I have been so caught up in preparing to publish my book Stress Free Dinner Parties, explaining in a delightfully amusing fashion (if I do say so myself) how to plan and host a dinner party. I’m so tired I just had to take a break and do something different.
I was re-watching Mohamed Tohami’s interview with Colleen Madsen of 365 Less Things, part of a series called The Lazy Person’s Guide to Decluttering. One of the issues they discussed was how to get rid of certain kinds of items, like things that bring back happy memories, gifts from loved ones and items that were very expensive. And this made me think a little about my ongoing declutter journey.
And I was thinking that in metaphorical terms, my life is like a river flowing from birth to death (I’m staying away from what happens next for the time being). As my river flows forward, I pick up twigs and rocks and carry them with me for a way before casting them off in another direction. Sometimes an insect skirts across my surface and sometimes I suck them to the bottom never to be seen again. Now and again, there are immense storms that turn me all around and muddy my surface or that freeze me solid. Occasionally a tree or boulder falls across me and restricts my flow, hopefully not to the point I get stagnant… As you can see there is a lot going on in the river.
I think this is actually quite a good way to describe a life:
- the twigs and rocks are people and things that we keep for a while before letting them go: the friends we make at school that we let go when we go to university, our colleagues from one workplace when we move onto the next. If we are determined, our fat clothes when we slim down, or maybe our VHS cassettes or Tom Clancy novels.
- our insects are the people and things that don’t have an ongoing place in our life: the dishwasher repair technician, the nice boy who gives up his seat on the train, the soup tureen for one (has to be the most ridiculous gift I have ever received).
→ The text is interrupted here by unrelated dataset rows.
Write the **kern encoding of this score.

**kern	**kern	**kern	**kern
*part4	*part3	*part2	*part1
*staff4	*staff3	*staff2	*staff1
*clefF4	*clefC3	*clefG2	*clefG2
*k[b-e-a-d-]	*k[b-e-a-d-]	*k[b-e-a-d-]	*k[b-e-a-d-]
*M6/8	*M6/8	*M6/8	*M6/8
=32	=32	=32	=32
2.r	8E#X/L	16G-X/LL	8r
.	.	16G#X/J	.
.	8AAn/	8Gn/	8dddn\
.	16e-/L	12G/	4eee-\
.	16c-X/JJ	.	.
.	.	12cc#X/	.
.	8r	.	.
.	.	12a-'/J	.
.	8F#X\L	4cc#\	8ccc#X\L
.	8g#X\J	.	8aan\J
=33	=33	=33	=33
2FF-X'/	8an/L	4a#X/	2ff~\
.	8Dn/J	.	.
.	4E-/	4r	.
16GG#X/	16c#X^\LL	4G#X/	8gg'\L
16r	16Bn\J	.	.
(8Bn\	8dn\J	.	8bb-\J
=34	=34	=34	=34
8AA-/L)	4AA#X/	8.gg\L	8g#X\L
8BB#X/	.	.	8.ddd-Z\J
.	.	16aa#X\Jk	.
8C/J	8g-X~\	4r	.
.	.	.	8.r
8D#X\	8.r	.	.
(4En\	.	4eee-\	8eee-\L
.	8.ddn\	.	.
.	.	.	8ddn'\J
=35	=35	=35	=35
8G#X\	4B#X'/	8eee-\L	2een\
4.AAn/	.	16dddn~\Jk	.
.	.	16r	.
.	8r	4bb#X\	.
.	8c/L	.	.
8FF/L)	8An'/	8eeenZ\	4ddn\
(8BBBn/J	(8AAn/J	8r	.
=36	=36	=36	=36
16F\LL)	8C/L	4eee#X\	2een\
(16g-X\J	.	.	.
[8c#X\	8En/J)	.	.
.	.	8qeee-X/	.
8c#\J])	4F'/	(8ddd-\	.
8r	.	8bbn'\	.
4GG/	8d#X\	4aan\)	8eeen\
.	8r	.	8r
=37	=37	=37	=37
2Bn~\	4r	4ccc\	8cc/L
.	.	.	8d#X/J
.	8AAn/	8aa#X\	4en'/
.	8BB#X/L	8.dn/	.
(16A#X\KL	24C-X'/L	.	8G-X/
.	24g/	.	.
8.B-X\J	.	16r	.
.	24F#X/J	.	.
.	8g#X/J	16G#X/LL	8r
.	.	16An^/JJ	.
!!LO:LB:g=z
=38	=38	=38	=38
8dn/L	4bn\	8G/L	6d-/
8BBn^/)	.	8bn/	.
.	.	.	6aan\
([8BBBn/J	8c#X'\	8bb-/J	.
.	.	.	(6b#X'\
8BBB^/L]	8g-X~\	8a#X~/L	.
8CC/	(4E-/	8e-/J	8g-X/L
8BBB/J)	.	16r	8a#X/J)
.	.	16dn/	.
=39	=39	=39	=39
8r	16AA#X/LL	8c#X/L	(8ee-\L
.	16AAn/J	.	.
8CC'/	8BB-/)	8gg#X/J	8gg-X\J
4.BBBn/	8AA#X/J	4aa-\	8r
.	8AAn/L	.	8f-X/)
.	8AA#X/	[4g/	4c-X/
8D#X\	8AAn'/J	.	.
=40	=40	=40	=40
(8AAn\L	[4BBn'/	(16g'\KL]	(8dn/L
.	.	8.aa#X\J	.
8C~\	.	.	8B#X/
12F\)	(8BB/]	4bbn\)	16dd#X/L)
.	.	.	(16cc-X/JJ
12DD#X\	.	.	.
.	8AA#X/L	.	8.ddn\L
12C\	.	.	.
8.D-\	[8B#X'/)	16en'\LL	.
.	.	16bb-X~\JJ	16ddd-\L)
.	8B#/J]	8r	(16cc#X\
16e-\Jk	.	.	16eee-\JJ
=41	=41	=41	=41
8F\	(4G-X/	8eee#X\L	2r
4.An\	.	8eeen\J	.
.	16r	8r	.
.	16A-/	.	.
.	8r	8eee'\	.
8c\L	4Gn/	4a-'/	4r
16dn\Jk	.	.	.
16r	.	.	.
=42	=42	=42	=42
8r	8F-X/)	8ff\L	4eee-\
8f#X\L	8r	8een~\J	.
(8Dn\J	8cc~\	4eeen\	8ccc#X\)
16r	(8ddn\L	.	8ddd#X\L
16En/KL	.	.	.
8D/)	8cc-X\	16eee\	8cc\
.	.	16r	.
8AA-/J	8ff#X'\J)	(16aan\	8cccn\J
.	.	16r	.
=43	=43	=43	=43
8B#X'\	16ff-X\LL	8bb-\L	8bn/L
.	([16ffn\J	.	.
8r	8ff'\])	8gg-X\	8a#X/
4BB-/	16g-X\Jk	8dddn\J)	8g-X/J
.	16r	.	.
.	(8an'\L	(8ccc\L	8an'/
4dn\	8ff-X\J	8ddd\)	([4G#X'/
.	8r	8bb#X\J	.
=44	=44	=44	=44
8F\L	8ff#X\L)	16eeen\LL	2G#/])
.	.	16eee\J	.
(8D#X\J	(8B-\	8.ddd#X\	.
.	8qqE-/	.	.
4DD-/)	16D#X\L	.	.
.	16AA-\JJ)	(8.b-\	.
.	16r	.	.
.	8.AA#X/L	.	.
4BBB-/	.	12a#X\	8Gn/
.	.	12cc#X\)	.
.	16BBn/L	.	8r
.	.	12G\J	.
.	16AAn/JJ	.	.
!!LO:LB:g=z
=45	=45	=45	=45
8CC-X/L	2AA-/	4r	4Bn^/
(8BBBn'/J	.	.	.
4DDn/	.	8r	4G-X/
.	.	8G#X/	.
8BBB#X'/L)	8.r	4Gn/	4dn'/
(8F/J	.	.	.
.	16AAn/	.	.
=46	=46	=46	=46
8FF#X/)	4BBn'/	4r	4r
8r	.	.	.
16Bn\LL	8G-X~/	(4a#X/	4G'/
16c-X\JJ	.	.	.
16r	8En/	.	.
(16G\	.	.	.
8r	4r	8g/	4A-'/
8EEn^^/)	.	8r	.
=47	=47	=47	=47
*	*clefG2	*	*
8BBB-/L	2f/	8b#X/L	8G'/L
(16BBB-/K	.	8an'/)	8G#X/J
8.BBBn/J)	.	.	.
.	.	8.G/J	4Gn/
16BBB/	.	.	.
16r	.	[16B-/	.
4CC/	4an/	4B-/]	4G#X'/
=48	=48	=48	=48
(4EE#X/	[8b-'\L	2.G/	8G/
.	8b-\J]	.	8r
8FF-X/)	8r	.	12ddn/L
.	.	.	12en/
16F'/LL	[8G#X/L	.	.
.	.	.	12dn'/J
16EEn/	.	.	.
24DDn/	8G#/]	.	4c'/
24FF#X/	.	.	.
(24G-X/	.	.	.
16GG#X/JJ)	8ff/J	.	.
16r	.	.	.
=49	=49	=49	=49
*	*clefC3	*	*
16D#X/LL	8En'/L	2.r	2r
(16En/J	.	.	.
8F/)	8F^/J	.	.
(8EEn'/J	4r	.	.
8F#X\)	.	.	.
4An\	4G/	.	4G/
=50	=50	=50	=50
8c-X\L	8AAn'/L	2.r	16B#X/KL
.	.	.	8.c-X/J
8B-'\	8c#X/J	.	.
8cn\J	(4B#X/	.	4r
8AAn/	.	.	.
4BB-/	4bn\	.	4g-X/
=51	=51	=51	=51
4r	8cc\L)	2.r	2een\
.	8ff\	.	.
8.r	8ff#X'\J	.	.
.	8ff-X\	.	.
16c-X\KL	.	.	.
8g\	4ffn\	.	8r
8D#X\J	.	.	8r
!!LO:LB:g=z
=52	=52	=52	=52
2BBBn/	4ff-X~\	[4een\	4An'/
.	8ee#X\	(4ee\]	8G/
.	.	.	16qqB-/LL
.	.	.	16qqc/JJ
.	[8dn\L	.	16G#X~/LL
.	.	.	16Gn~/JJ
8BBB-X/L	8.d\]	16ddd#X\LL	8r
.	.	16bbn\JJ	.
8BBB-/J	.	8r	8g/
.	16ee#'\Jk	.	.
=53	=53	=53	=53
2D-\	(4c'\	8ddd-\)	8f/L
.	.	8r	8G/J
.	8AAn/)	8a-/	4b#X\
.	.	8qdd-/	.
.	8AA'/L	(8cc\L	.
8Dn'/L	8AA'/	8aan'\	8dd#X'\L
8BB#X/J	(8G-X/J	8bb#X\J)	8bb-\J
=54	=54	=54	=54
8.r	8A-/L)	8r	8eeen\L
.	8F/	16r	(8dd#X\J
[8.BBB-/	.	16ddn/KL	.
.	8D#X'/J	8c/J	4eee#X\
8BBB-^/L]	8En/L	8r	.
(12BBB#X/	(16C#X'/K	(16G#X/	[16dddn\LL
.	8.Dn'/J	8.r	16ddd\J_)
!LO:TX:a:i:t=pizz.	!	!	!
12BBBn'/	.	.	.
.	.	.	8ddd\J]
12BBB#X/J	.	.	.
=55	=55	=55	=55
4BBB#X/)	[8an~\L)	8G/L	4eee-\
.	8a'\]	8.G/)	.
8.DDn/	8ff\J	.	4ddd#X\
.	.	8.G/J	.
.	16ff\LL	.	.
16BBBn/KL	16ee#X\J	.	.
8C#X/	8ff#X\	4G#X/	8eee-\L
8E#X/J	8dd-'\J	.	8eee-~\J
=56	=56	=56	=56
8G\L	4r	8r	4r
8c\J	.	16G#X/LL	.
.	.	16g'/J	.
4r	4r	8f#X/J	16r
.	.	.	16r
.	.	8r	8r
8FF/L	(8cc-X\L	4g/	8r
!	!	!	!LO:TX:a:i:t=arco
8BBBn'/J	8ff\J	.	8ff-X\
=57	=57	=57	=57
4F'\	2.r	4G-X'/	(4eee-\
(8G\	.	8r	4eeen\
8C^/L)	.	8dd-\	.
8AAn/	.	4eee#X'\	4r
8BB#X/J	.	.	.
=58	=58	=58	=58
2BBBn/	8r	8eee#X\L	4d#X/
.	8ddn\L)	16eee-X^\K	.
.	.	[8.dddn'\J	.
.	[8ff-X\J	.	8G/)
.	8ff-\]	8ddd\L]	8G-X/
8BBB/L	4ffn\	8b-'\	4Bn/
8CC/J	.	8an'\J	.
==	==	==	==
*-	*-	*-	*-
- the storms are of course the big stuff: getting married, getting sick, having children, nursing dying relatives, getting a transplant. These are the sort of events that you come out the other side a different, and hopefully better person.
- the obstructions are the things Mohamed and Colleen were discussing.
- disposing of happy memory items is not a problem for me – not because I don’t have them, but because I record happy memories in my journal and stick photos and tickets and other memory joggers in there too. I know Colleen doesn’t necessarily agree with this approach, but I enjoy sitting in the peace of my garden in the early morning with a hot drink recording the memories as well. But then again, if those things really make YOU happy, then take them out of the box, give them a good clean and put them on display as highly treasured items to be enjoyed every day.
- I confess to having received and stored some really appalling gifts in my time, but they didn’t make me happy and every time I looked at them I felt sad and guilty and as if I had snakes slithering around in my belly. A very unpleasant feeling I really don’t want in my life. I got to the point that I had stored so many gifts I didn’t have room for the things I did want (and I am not fond of storing things in attics) so I had a temper tantrum and donated them all to charity. And I immediately felt better. And one day when I asked about a particularly ugly vase, they said an elderly lady had been delighted to find it.
- and as for expensive things… I make mistakes all the time – bad haircuts, clothing choices, my first husband (who is a lovely man by the way – just not the one for me). If I can let those things go there is no reason why I can’t let expensive purchases go too. Perhaps there is a young couple desperate for a deep fryer. Or someone looking for an 80s outfit for a theme party. Or someone who broke the exact same ugly vase in their grandmother’s house and needs a replacement.
All in all, my river flows freely. I am finding it easier to spin items off in new directions as time goes by – I am even gradually disposing of my less loved books. I have come to appreciate the peace and beauty of absence, and I find that this inspires me onwards.
And in closing, if you don’t want to use or fully admire your belongings, at least, make the time to clean and maintain them properly regardless of what memories they evoke, or who gave it to you, or how much it cost. If you don’t want to do that, why do you want to keep it at all?
Do you keep things you don’t want? What would it take to make you give things up?